Maka nantinya, untuk rekan-rekan guru, mohon diterangkan bahwa Ki
Hajar Dewantara selain punya ajaran Tut Wuri Handayani, juga punya ajaran
Al-Quranu Al-Karim.
Sayyid Husein Al-Mutahhar adalah cucu nabi yang patriotis.
Malah-malah, ketika Indonesia merdeka, ada sayyid warga Kauman Semarang yang
mengajak bangsa kita untuk bersyukur. Sang Sayyid tersebut menyusun lagu
Syukur. Dalam pelajaran Sekolah Dasar disebutkan Muthahar. Padahal itu adalah
Habib Husein Al-Mutahar yang menciptakan lagu Syukur. Beliau adalah Pakdenya
Habib Umar Muthahar SH Semarang. Jadi, yang menciptakan lagu Syukur yang kita
semua hafal adalah seorang sayyid, cucu baginda Nabi Saw.
Dari yakinku teguh
Hati ikhlasku penuh
Akan karuniaMu
Tanah air pusaka
Indonesia merdeka
Syukur aku sembahkan
Ke hadiratMu tuhan.
Lagu itu yang menyusun cucu Nabi, Sayyid Husein Muthahar, warga
Kauman Semarang. Akhirnya oleh pemerintah waktu itu diangkat menjadi Dirjen
Pemuda dan Olahraga.Terakhir oleh pemerintah dipercaya menjadi Duta Besar di
Vatikan, negara yang berpenduduk Katholik. Di Vatikan, Habib Husein tidak larut
dengan kondisi, malah justeru membangun masjid. Hebat. Malah-malah, Habib
Husein Muthahar menyusun lagu yang hampir se-Indonesia hafal semua.

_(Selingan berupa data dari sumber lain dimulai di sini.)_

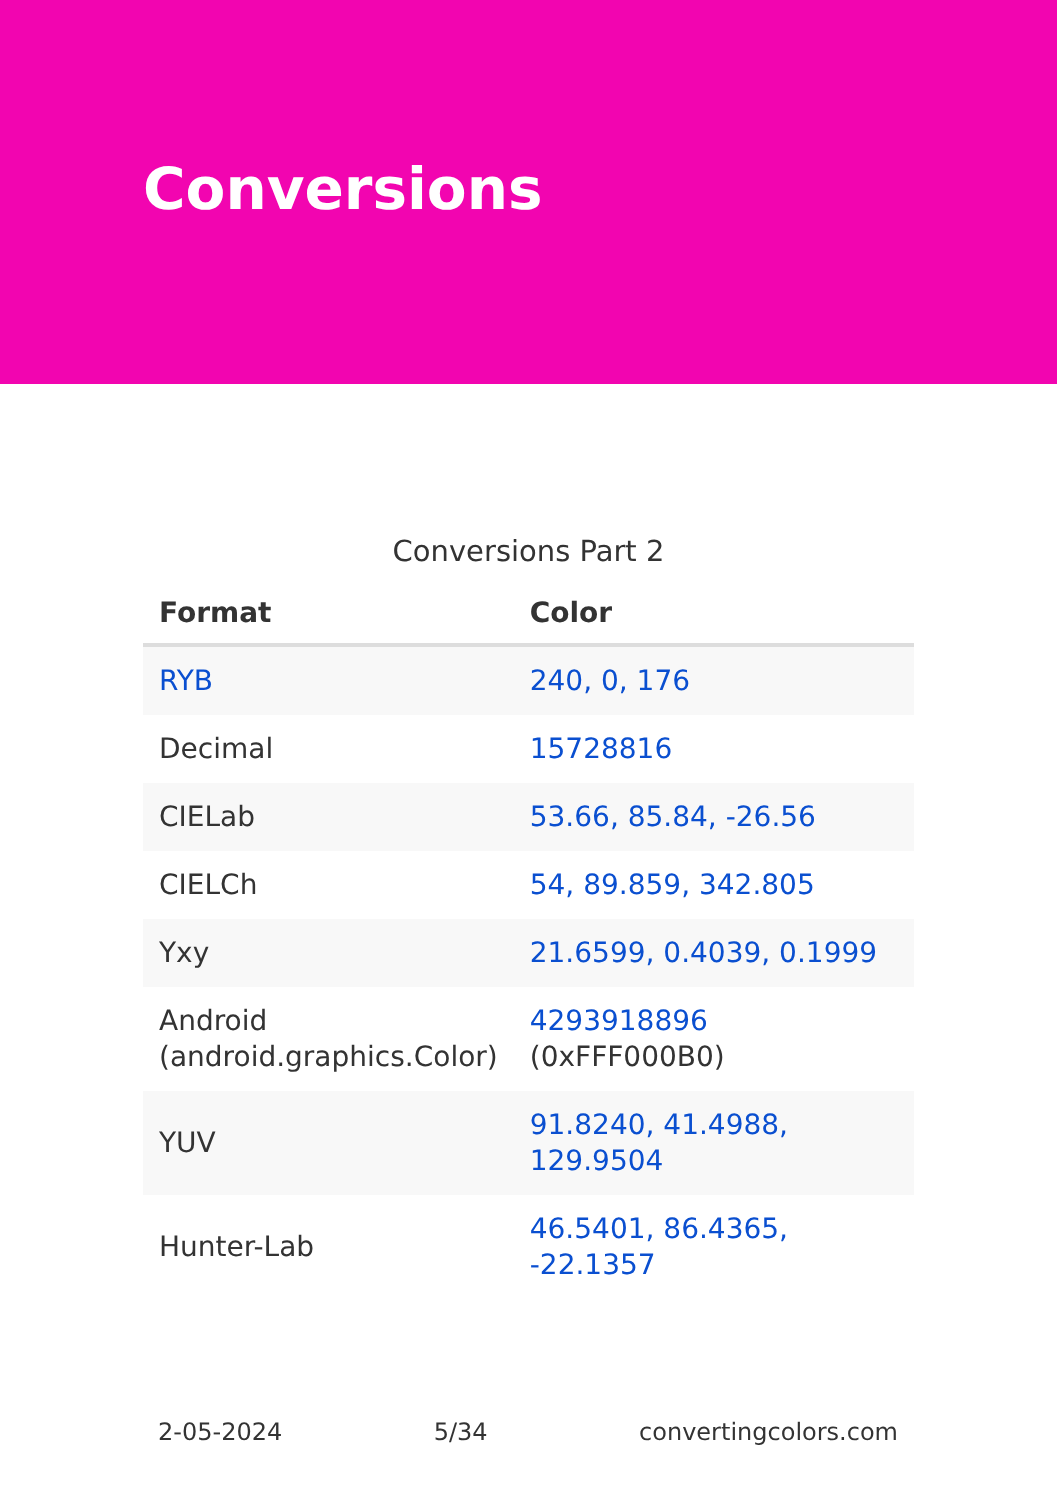Conversions
Conversions Part 2
| Format | Color |
| --- | --- |
| RYB | 240, 0, 176 |
| Decimal | 15728816 |
| CIELab | 53.66, 85.84, -26.56 |
| CIELCh | 54, 89.859, 342.805 |
| Yxy | 21.6599, 0.4039, 0.1999 |
| Android (android.graphics.Color) | 4293918896 (0xFFF000B0) |
| YUV | 91.8240, 41.4988, 129.9504 |
| Hunter-Lab | 46.5401, 86.4365, -22.1357 |
2-05-2024 5/34 convertingcolors.com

Suatu ketika Habib Husein Muthahar sedang duduk, lalu mendengar adzan
shalat Dzuhur. Sampai pada kalimat hayya 'alasshalâh, terngiang suara adzan.
Sampai sehabis shalat berjamaah, masih juga terngiang.
Akhirnya hatinya terdorong untuk membuat gubahan lagu yang
cengkoknya mirip adzan, ada “S”nya, ada “A”nya, dan “H”nya. Kemudian pena
berjalan, tertulislah:
17 Agustus tahun 45
Itulah hari kemerdekaan kita
Hari merdeka Nusa dan Bangsa
Hari lahirnya Bangsa Indonesia
Merdeka
Sekali merdeka tertap merdeka
Selama hayat masih dikandung badan
Kita tetap setia, tetap setia
Mempertahankan Indonesia
Kita tetap setia, tetap setia
Membela Negara kita.
Maka peran para Kiai dan para Sayyid tidak sedikit dalam pembinaan
patriotisme bangsa. Raden Ajeng Kartini juga seorang santri putri. Beliau
berguru pada Kiai Shaleh Darat semarang, bahkan beliaulah yang meminta Kiai
Shaleh untuk menerjemahkan Al-Qur’an kedalam Bahasa Jawa.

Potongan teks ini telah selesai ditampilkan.